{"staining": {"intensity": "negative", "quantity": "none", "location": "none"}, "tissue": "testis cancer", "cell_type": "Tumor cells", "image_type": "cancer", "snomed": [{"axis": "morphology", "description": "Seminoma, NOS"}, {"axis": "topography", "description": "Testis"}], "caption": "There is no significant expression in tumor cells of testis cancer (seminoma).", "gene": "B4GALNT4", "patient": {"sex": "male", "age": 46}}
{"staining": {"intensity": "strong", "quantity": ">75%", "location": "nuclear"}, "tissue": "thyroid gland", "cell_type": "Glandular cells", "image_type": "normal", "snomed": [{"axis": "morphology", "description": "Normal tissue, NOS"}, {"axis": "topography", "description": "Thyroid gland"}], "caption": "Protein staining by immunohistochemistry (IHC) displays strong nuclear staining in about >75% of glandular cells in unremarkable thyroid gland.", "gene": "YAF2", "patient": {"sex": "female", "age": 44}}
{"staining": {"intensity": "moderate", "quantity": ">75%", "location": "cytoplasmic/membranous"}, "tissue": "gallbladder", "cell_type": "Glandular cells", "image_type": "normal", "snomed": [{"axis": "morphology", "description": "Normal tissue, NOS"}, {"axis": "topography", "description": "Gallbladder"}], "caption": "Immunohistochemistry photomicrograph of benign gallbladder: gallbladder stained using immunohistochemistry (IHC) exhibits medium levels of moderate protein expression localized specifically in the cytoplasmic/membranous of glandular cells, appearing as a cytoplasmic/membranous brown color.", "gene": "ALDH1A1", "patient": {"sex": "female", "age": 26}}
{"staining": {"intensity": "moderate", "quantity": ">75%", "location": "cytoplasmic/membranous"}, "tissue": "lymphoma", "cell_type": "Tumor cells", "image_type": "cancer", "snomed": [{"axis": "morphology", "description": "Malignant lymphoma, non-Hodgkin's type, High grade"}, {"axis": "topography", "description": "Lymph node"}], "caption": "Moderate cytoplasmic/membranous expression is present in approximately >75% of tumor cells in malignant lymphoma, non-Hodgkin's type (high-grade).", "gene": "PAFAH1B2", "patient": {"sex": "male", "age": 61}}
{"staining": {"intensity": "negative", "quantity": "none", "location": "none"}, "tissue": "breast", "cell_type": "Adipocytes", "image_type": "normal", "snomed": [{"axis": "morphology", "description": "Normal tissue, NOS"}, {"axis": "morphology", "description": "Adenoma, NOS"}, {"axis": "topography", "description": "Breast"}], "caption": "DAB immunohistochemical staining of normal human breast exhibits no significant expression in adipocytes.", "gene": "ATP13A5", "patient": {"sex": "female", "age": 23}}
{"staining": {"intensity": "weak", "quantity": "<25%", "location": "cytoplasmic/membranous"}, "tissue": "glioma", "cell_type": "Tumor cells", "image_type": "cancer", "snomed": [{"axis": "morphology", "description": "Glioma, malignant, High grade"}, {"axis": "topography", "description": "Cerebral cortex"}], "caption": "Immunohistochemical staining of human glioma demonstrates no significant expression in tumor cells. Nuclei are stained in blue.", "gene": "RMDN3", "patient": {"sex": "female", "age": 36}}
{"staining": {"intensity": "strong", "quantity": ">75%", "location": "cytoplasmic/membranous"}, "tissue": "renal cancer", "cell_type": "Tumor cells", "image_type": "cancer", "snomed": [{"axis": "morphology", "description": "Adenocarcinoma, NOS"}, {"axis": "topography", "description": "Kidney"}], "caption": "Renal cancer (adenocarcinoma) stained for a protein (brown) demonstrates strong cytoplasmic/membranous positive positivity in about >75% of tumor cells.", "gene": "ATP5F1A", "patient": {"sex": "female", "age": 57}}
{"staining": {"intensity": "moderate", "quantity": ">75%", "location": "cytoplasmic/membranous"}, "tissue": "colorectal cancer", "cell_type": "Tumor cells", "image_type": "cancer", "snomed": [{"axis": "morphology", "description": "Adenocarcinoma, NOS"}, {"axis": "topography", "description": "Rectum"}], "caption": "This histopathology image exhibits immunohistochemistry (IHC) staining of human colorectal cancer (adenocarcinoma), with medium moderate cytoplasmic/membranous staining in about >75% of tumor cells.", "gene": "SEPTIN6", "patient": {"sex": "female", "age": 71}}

### TASK PROMPT
Reproduce only the lines from the top of the material through the one bearing "staining by immunohistochemistry", each exactly as it stands.

### EXERCISE SOLUTION
{"staining": {"intensity": "negative", "quantity": "none", "location": "none"}, "tissue": "testis cancer", "cell_type": "Tumor cells", "image_type": "cancer", "snomed": [{"axis": "morphology", "description": "Seminoma, NOS"}, {"axis": "topography", "description": "Testis"}], "caption": "There is no significant expression in tumor cells of testis cancer (seminoma).", "gene": "B4GALNT4", "patient": {"sex": "male", "age": 46}}
{"staining": {"intensity": "strong", "quantity": ">75%", "location": "nuclear"}, "tissue": "thyroid gland", "cell_type": "Glandular cells", "image_type": "normal", "snomed": [{"axis": "morphology", "description": "Normal tissue, NOS"}, {"axis": "topography", "description": "Thyroid gland"}], "caption": "Protein staining by immunohistochemistry (IHC) displays strong nuclear staining in about >75% of glandular cells in unremarkable thyroid gland.", "gene": "YAF2", "patient": {"sex": "female", "age": 44}}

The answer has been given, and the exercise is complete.